2. Anxiety Disorders:
- Generalised Anxiety Disorder (GAD): Challenging excessive worry and catastrophic thinking.
- Panic Disorder: Correcting misinterpretations of bodily sensations.
- Social Anxiety Disorder: Challenging beliefs about social judgment and exposure exercises.
3. Phobias:
- Specific phobias and agoraphobia respond well to CBT combined with exposure therapy.
4. Obsessive-Compulsive Disorder (OCD):
- CBT with Exposure and Response Prevention (ERP) is the treatment of choice.
5. Post-Traumatic Stress Disorder (PTSD):
- Trauma-focused CBT helps process traumatic memories and correct distorted beliefs about safety and self-blame.
6. Eating Disorders:
- Effective for bulimia nervosa and binge eating disorder by addressing distorted beliefs about body image and food.
7. Insomnia:
- CBT for Insomnia (CBT-I) addresses dysfunctional beliefs about sleep.
8. Substance Use Disorders:
- Helps identify triggers, challenge beliefs that support substance use, and develop coping skills.
9. Anger Management Problems:
- Identifying cognitive triggers for anger and developing rational responses.
10. Stress-Related and Psychosomatic Problems:
- Effective for problems where stress and negative thinking play a significant role.
Why CBT is Effective:
- It is structured, time-limited, and goal-oriented.

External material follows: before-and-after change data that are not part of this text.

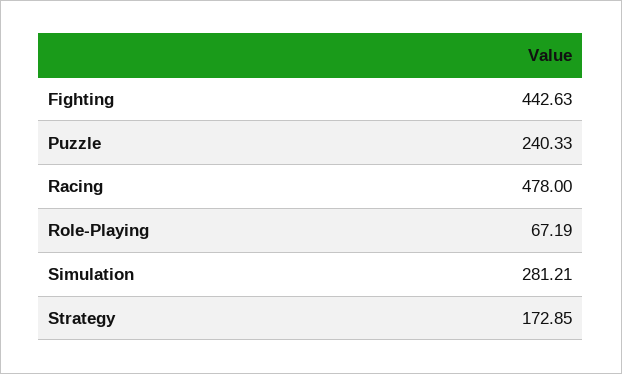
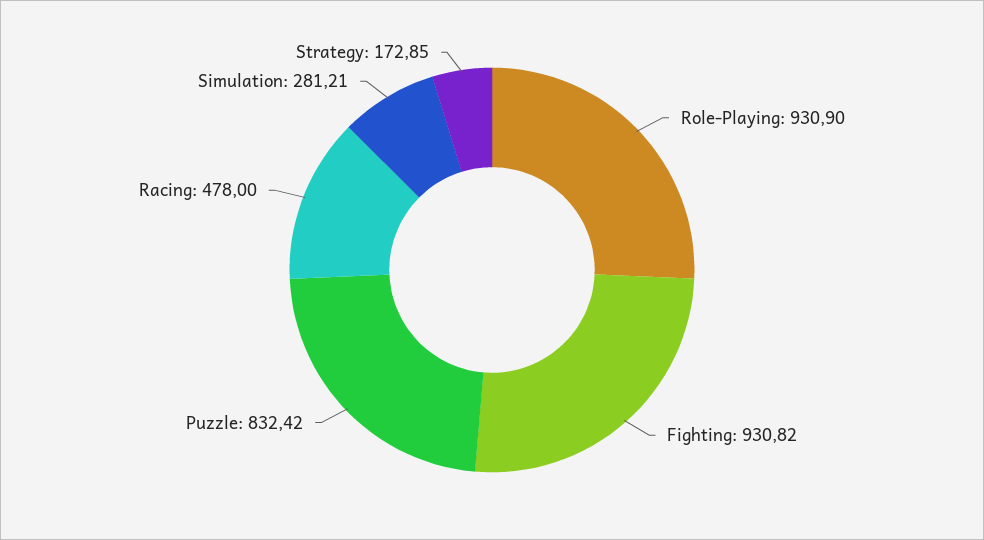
Fighting: 442.63 -> 930.82
Puzzle: 240.33 -> 832.42
Role-Playing: 67.19 -> 930.9

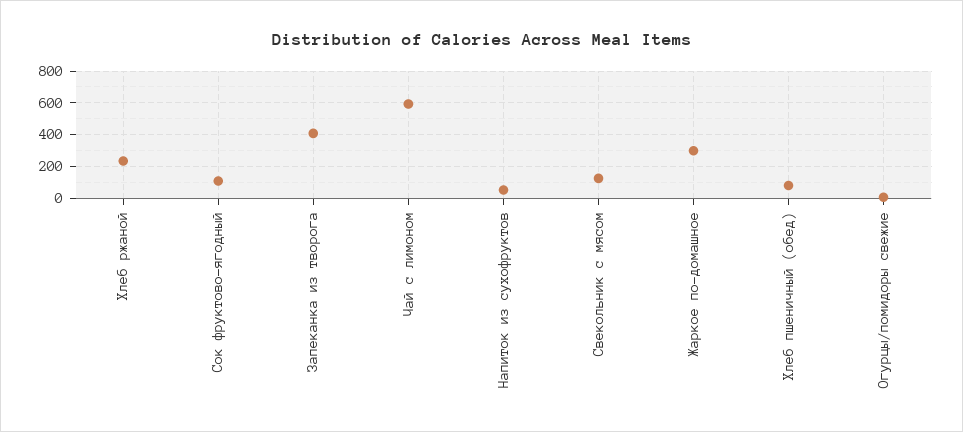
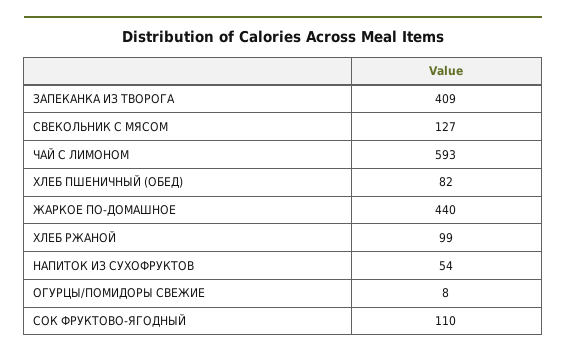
Хлеб ржаной: 250 -> 99
Жаркое по-домашное: 300 -> 440

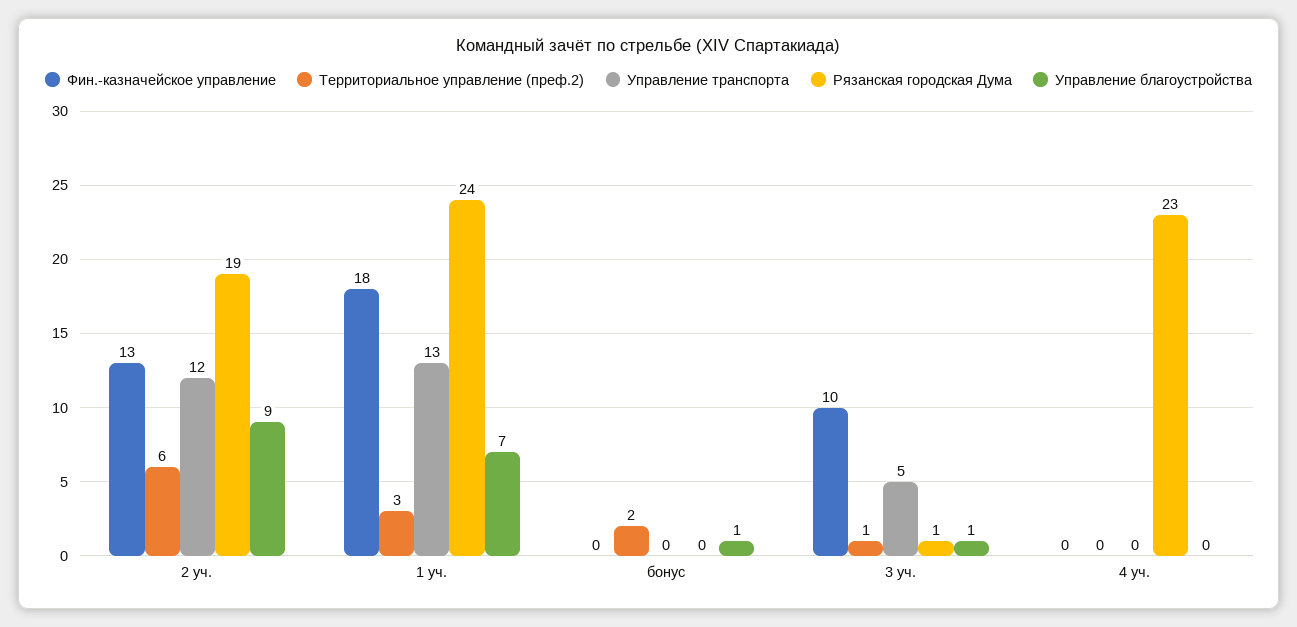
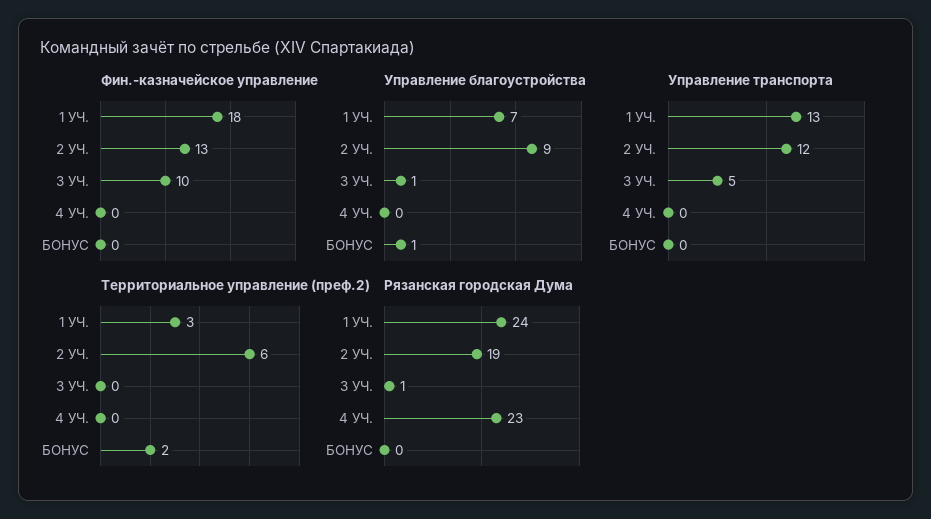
Территориальное управление (преф.2), 3 уч.: 1 -> 0

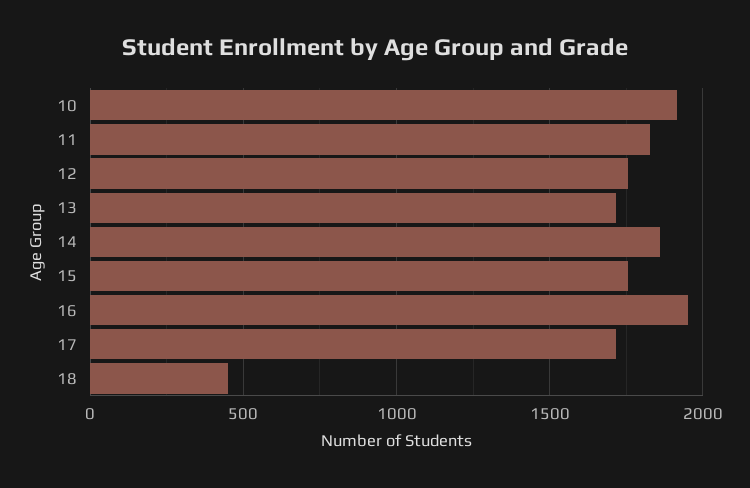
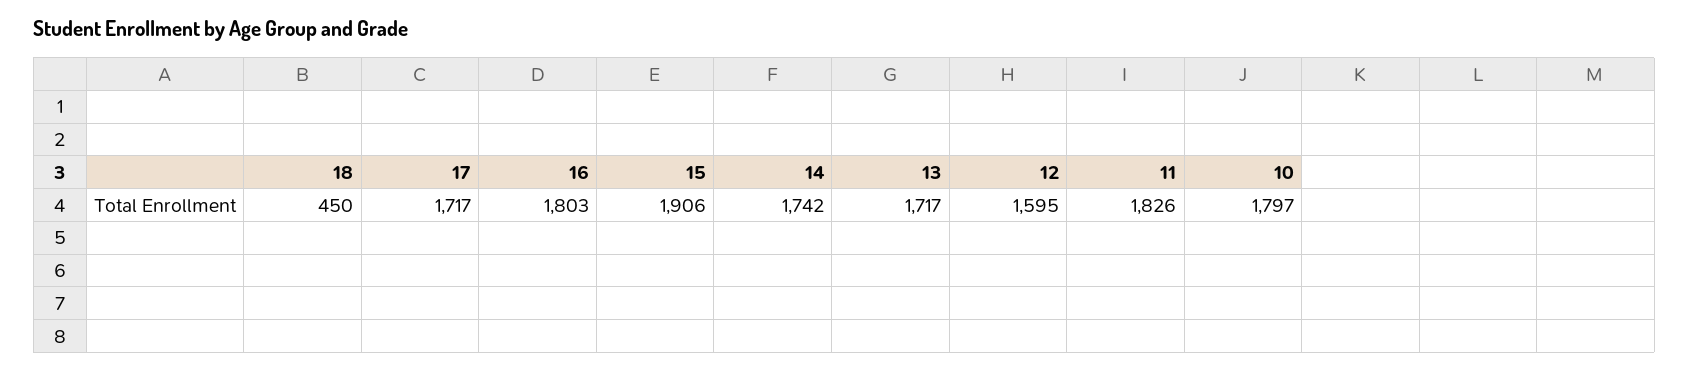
10: 1900 -> 1797
12: 1750 -> 1595
14: 1850 -> 1742
15: 1750 -> 1906
16: 1950 -> 1803

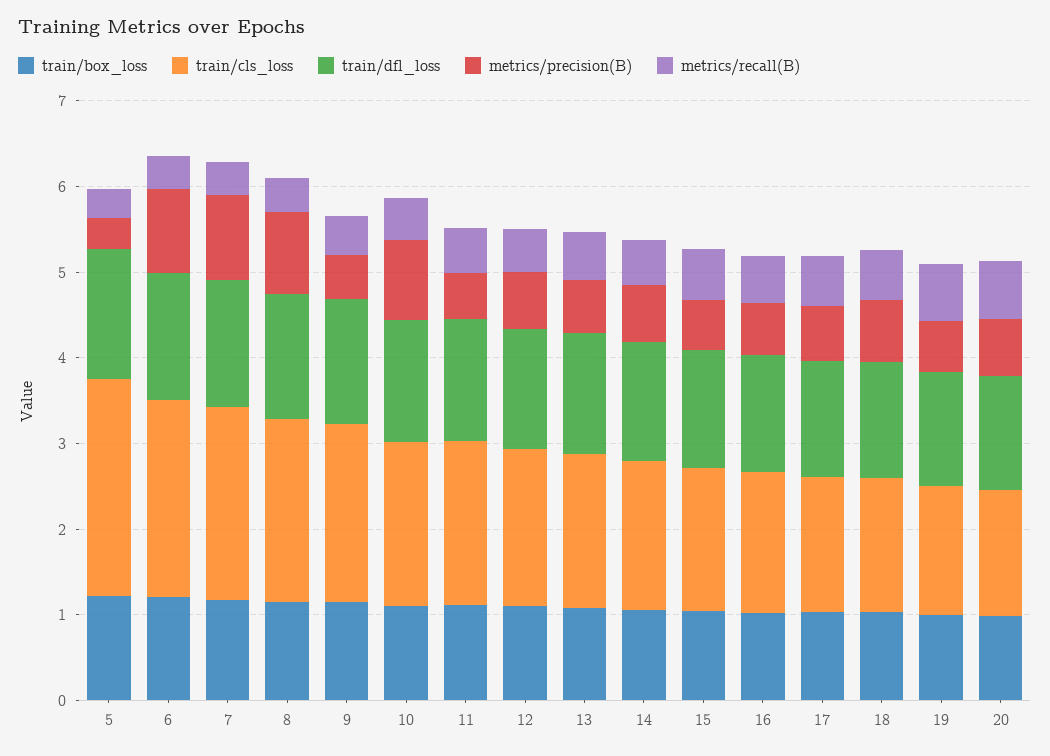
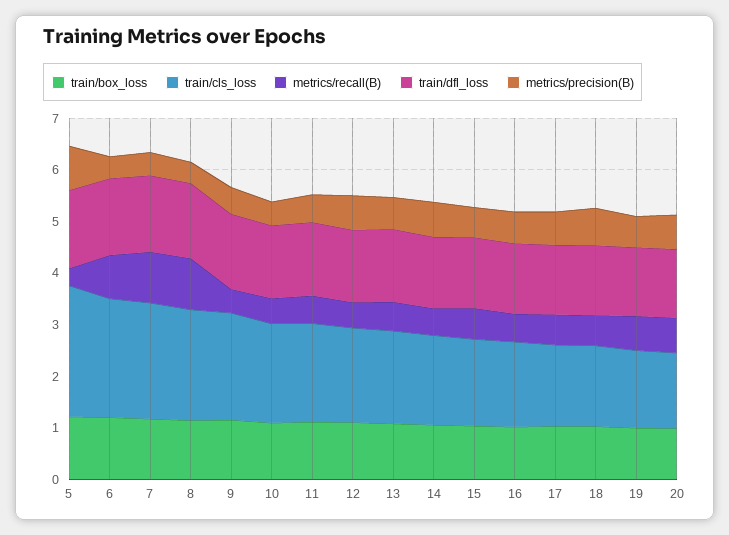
metrics/precision(B), 5: 0.4 -> 0.8
metrics/precision(B), 6: 1 -> 0.4
metrics/recall(B), 6: 0.4 -> 0.8
metrics/precision(B), 7: 1 -> 0.4
metrics/recall(B), 7: 0.4 -> 1
metrics/precision(B), 8: 1 -> 0.4
metrics/recall(B), 8: 0.4 -> 1
metrics/precision(B), 10: 1 -> 0.4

- It is collaborative — the client and therapist work together as a team.
- It involves homework — clients practise skills between sessions.
- It is evidence-based — supported by extensive research.
Conclusion: CBT is one of the most versatile and empirically supported therapies. It is best suited for problems where distorted thinking and maladaptive behaviour play a central role, particularly mood disorders, anxiety disorders, and OCD.